Maggie: Throughout the country, bears in the wild are coming into contact with humans more and more often. And that can be dangerous. But as Scott Evans shows us, biologists are working hard to make sure both animal and human can live together peacefully.

Scott: In the woods of northern Connecticut, Paul Rego and his team of biologists have found a bear den.

Paul Rego: This is a good approach for us as far as them not being able to see us.

Scott: Just under a fallen tree, there is a female black bear near the end of her winter hibernation. She is one of an estimated 500 black bears in the state. The men work their way in close and use a pole with a syringe attached to tranquilize her.

Last year, Rego’s team put a GPS collar on this bear. The mission is to determine patterns in the bears’ travel, what types of habitats they’re using, and how often they reproduce. This mother was nestled with three little cubs. The biologists say they are about three months old. And they will return next year to see if the little ones survived.
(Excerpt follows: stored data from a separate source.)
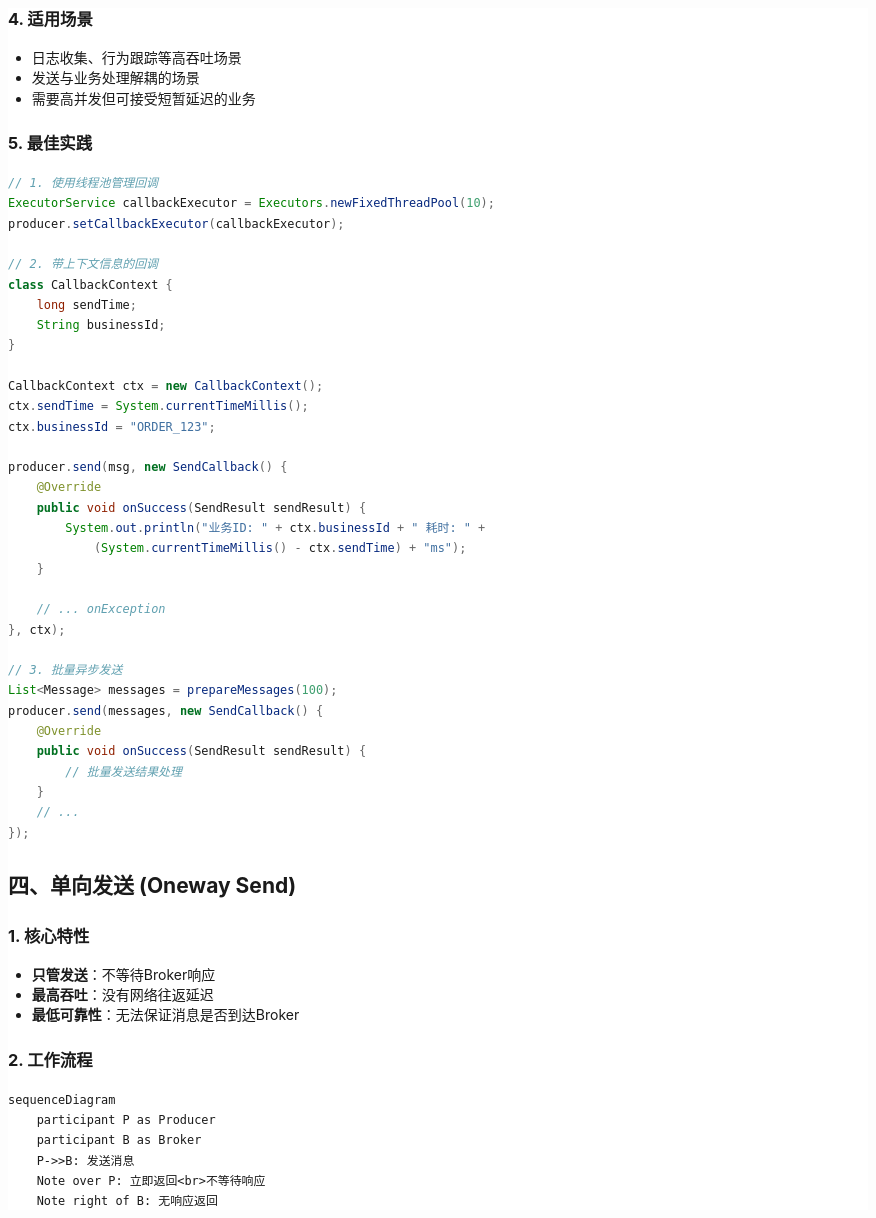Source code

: ### 4. 适用场景
- 日志收集、行为跟踪等高吞吐场景
- 发送与业务处理解耦的场景
- 需要高并发但可接受短暂延迟的业务

### 5. 最佳实践
```java
// 1. 使用线程池管理回调
ExecutorService callbackExecutor = Executors.newFixedThreadPool(10);
producer.setCallbackExecutor(callbackExecutor);

// 2. 带上下文信息的回调
class CallbackContext {
    long sendTime;
    String businessId;
}

CallbackContext ctx = new CallbackContext();
ctx.sendTime = System.currentTimeMillis();
ctx.businessId = "ORDER_123";

producer.send(msg, new SendCallback() {
    @Override
    public void onSuccess(SendResult sendResult) {
        System.out.println("业务ID: " + ctx.businessId + " 耗时: " + 
            (System.currentTimeMillis() - ctx.sendTime) + "ms");
    }
    
    // ... onException
}, ctx);

// 3. 批量异步发送
List<Message> messages = prepareMessages(100);
producer.send(messages, new SendCallback() {
    @Override
    public void onSuccess(SendResult sendResult) {
        // 批量发送结果处理
    }
    // ...
});
```

## 四、单向发送 (Oneway Send)

### 1. 核心特性
- **只管发送**：不等待Broker响应
- **最高吞吐**：没有网络往返延迟
- **最低可靠性**：无法保证消息是否到达Broker

### 2. 工作流程
```mermaid
sequenceDiagram
    participant P as Producer
    participant B as Broker
    P->>B: 发送消息
    Note over P: 立即返回<br>不等待响应
    Note right of B: 无响应返回
```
Bears have been known to hibernate for as long as seven months, depending on the food supply. But in the Northeast, black bears typically head into their dens between late November and early December, where they will rest until late March or mid-April. Which is exactly why researchers are fighting a ticking clock to find the last few still in their winter dens.

Rego: Part of this is going to be the den.

Scott: The data obtained from the collar of this mom shows she spent the past year in and around developed areas. The bear population is expanding into areas developed by humans. And humans are developing land already used by bears.

Rego: For some people, having a bear walk through your yard can be concerning. We have bears break into houses, kill livestock, attack pets.

I know you like me.

Scott: Biologists hope to educate people about how to best live in harmony with these wild neighbors who are here to stay.

Scott Evans, Channel One News.

Maggie: Now, black bears aren’t normally aggressive with people, but if they get nervous or feel threatened, they can become dangerous. So you definitely don’t want to try to get up close and personal with a bear in your own backyard.